A: Bicubic is supported, and was intended for some OS font features (I think). It's not exposed at this time. I don't believe that DX allows it to be exposed. It does not operate at the same rate as bilinear. Might show up in OGL.
Q: AF drop is very bad...
A: The AF hit can be more significant on R600 at this time. It should show higher quality in exchange (not on the LOD isotropy front, but on the mipmap transition front). I believe some of that will be addressed, in part, in future drivers. I can't promise a % improvement at this time.
Q: why does the MSAA algortihm cost so much frames? The memory interface is much wider than R580, the compression algoritm are better and the ROPs can do more color/z compares than R580.

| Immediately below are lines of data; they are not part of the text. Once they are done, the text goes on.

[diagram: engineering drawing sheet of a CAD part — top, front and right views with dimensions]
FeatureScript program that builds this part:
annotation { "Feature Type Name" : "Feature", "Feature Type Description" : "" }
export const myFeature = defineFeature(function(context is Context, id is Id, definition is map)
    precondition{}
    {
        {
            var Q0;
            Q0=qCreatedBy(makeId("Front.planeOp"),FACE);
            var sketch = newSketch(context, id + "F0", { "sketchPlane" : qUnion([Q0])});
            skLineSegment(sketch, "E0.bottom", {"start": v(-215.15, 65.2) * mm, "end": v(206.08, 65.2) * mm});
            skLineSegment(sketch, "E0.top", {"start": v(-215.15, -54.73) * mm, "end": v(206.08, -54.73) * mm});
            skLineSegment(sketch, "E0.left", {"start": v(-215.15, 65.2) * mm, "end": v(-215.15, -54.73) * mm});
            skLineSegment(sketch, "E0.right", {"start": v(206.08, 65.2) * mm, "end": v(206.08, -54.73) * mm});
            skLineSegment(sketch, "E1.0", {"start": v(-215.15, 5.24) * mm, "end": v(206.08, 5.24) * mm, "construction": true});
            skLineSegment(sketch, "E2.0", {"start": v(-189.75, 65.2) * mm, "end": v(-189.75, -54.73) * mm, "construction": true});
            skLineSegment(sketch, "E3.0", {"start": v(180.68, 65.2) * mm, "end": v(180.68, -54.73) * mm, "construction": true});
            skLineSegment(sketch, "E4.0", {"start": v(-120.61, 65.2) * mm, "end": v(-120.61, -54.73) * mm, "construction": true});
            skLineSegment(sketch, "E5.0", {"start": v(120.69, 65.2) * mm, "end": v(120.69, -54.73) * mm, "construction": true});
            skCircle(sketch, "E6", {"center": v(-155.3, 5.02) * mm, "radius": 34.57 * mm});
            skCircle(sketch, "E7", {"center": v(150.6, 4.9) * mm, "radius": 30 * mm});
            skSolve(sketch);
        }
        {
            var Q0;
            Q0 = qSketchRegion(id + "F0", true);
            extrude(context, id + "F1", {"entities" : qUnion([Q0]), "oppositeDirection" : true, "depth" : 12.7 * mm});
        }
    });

A: The actual number of units working on AA wrt to R580 isn't substantially different - thought the new ones are focused on 64b pixels. There are cases where moving the resolve to the shader has hurt performance -- That's typically where the frame rate is very high (i.e. > 100fps). Those are cases we were aware of and only really show up in benchmarks, not so much in real game play. It sort of caps the max fps to 200~300 or so, depending on resolution. Again, not something we felt would seriously impact real game play. It can also be mitigated by selecting the proper AA modes.
As for workloads in various apps, yes, it can be improved in some cases. Without specifics, it's hard to say. Overall, I expect the *scaling* of AA to be similar to slightly worst than R580, for "regular" pixels, but still to be higher than R580 in absolute terms.
But anytime 64b pixels will be invoked (i.e. HDR games), I expect performance of R600 to be substantially higher than R580.
Q: However, you can't deny that R5xx/RV5xx are a perfect example of what you were talking about with features taking die space and going unused.
A: Nope, it's generally simply being late to the game. By then, the channel is full and the OEMs have their deals. Getting deals is simply not possible (most OEMs for mainstream and below) or very difficult (above mainstream, you need to show a huge delta). It's not a competition when you are late. R5xx was fine and price/performance was quite excellent. It was, at least, 4 months late.
Q: The implication is that R600's design and hardware attributes are fantastic and the drivers are poo-pooing all over performance.
A: I did not mean to imply that. It's a good and reasonable design. The drivers are very stable and deliver the expected performance in many cases. There are certainly quite a few left to address. If someone is expecting a 2x boost in all apps, well, I'm sorry, but it won't happen. There's a couple of places where that kind of delta is possible, and a lot where 10 ~30% is possible too. But we are shipping a good product at an awesome price. From a functional aspect, there's more to do too (such as more custom filters, fixing some of the video stuff, etc...)
Q: Where has R6xx demonstrated that its ALU:TEX ratios are more optimal than the competition's?
A: In yesterday's games, and even a lot of today's game, the ALU:TEX ratio selected is probably overkill. But when I look at some of the newest games, or some coming down the pipe, or even some of our demoes, a ratio of 4:1 seems pale -- Shaders are coming with 10:1, 20:1 ratios -- Even with the most advance filters, those apps are still ALU bound. That is more where we shot for.
Q: Was there ever a set of simulations run comparing R600 + R580 RBEs vs the final design, and if so what were the interesting datapoints that came out?
A: Yes, there were hundreds. Yes, a few things came out in the final design, but, in general, it was as expected. -- Resolve was moved into the shader, so that can't really get compared.